_Exercise_
For the listing below, report all lines that hold the word "local".

Exercise data section start

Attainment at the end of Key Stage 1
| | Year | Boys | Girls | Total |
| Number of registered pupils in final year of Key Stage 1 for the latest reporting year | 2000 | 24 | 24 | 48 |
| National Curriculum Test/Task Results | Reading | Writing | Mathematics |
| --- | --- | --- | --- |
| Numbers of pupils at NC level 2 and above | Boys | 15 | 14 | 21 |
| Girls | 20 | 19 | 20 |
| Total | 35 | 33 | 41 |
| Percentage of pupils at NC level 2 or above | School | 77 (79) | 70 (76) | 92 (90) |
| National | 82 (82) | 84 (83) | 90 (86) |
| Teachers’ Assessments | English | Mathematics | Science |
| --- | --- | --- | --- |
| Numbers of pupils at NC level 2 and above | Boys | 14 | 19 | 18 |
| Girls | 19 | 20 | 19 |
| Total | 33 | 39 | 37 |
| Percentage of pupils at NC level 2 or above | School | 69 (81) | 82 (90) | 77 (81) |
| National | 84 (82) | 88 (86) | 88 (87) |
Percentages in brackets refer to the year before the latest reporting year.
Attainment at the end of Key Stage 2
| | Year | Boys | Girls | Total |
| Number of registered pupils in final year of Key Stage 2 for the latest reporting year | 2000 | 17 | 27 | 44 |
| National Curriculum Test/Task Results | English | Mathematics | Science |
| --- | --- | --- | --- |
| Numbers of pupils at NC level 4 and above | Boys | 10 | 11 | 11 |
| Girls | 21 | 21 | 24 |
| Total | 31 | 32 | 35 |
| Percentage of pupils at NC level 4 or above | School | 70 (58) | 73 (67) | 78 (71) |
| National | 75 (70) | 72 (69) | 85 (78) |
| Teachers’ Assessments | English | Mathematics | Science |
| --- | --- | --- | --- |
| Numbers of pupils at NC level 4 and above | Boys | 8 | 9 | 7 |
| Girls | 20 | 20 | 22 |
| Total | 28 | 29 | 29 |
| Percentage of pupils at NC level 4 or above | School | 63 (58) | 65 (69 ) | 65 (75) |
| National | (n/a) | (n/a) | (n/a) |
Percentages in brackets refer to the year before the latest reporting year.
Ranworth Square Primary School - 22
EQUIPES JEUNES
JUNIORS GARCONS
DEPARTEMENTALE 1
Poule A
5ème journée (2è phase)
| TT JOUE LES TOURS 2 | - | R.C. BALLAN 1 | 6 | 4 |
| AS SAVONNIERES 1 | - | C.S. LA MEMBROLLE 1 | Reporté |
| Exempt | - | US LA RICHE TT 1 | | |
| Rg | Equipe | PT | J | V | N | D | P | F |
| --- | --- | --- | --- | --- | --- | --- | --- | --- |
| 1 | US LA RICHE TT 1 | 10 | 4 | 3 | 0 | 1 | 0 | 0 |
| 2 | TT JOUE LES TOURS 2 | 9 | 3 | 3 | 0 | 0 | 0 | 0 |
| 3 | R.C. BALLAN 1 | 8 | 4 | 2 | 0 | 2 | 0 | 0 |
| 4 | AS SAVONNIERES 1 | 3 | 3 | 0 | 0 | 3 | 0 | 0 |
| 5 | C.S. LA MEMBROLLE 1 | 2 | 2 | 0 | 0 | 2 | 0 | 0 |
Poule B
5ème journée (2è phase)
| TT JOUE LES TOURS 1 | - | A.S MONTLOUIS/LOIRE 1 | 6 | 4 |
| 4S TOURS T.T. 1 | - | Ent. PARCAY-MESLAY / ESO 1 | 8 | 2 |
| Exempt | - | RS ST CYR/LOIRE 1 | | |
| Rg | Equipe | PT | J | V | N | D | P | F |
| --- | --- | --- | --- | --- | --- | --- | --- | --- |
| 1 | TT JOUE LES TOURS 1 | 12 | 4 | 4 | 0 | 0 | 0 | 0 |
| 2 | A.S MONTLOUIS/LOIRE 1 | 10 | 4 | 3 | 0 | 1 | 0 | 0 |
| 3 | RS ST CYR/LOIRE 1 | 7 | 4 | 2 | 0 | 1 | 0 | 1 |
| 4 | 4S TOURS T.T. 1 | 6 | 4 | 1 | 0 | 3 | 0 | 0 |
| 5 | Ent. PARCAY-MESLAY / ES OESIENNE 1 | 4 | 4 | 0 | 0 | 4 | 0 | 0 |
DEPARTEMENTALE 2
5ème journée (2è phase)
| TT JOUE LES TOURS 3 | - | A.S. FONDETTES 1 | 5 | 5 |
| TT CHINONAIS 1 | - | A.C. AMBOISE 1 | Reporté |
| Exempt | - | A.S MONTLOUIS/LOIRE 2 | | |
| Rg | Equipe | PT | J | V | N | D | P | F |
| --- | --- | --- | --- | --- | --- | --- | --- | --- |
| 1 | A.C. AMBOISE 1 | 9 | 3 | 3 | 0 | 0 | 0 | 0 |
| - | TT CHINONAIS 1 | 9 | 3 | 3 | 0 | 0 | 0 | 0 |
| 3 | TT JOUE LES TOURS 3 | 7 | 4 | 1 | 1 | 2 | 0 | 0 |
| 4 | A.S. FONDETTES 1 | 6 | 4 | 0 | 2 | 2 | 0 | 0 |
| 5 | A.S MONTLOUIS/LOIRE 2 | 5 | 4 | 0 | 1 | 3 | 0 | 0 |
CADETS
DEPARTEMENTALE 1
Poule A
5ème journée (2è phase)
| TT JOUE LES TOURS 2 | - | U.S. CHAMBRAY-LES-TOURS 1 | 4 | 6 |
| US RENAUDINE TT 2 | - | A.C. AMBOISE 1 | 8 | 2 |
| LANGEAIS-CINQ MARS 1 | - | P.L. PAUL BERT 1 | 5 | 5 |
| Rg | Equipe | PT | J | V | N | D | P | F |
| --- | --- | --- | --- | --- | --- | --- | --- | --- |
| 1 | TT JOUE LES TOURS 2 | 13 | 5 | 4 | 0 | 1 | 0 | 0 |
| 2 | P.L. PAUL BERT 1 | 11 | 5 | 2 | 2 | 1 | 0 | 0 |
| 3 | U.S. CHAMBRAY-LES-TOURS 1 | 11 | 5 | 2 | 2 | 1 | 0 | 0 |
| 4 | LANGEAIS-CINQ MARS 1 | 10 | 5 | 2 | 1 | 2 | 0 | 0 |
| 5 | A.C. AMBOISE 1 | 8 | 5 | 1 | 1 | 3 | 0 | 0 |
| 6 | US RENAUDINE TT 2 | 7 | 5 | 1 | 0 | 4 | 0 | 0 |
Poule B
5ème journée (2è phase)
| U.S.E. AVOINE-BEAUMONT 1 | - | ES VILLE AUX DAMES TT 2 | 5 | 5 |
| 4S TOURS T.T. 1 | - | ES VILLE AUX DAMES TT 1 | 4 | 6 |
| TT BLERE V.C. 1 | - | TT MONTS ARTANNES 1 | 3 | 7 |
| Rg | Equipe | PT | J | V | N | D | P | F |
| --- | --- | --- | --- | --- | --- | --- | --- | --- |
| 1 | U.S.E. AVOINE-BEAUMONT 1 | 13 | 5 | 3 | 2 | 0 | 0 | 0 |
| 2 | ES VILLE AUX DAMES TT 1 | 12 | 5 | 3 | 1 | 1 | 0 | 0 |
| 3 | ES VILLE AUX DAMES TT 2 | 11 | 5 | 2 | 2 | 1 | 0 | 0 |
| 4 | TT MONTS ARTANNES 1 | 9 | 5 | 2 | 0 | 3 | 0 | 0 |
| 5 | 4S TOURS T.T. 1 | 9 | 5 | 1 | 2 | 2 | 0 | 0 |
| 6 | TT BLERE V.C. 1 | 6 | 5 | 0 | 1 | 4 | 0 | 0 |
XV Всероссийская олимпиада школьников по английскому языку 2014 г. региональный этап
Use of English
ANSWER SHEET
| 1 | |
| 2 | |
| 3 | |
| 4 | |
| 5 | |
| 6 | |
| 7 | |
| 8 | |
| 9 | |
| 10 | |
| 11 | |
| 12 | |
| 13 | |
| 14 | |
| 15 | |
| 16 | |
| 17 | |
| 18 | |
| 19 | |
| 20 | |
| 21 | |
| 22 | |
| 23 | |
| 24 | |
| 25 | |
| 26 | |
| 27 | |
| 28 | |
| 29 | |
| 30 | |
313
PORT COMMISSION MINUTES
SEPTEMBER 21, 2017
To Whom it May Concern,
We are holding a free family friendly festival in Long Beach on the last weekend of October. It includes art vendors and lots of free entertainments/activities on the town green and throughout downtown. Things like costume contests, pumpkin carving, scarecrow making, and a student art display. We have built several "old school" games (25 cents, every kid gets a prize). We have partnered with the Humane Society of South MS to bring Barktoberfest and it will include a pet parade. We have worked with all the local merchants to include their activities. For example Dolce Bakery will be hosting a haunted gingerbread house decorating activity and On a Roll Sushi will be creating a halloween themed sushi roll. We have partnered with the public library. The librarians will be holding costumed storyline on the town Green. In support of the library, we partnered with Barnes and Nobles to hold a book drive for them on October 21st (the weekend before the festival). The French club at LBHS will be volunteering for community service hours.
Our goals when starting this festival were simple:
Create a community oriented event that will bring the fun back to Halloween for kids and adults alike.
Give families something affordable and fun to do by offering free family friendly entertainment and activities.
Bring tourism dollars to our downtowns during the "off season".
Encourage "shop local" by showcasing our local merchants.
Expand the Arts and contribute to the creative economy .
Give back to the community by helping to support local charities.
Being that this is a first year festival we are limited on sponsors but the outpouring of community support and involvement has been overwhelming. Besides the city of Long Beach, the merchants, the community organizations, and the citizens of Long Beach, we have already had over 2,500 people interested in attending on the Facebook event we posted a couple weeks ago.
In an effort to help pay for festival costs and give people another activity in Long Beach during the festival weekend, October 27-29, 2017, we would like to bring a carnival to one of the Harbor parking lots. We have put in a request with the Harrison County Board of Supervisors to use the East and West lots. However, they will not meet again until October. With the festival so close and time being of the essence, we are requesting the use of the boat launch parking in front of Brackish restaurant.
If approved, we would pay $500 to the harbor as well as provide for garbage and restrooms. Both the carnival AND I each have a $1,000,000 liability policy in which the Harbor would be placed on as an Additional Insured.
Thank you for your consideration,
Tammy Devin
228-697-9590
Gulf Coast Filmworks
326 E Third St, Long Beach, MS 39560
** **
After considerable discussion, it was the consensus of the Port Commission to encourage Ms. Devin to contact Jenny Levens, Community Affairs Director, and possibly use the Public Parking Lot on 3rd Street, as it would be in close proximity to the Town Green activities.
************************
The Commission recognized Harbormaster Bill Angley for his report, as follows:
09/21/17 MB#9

Exercise data section end

_Result_
We are holding a free family friendly festival in Long Beach on the last weekend of October. It includes art vendors and lots of free entertainments/activities on the town green and throughout downtown. Things like costume contests, pumpkin carving, scarecrow making, and a student art display. We have built several "old school" games (25 cents, every kid gets a prize). We have partnered with the Humane Society of South MS to bring Barktoberfest and it will include a pet parade. We have worked with all the local merchants to include their activities. For example Dolce Bakery will be hosting a haunted gingerbread house decorating activity and On a Roll Sushi will be creating a halloween themed sushi roll. We have partnered with the public library. The librarians will be holding costumed storyline on the town Green. In support of the library, we partnered with Barnes and Nobles to hold a book drive for them on October 21st (the weekend before the festival). The French club at LBHS will be volunteering for community service hours.
Encourage "shop local" by showcasing our local merchants.
Give back to the community by helping to support local charities.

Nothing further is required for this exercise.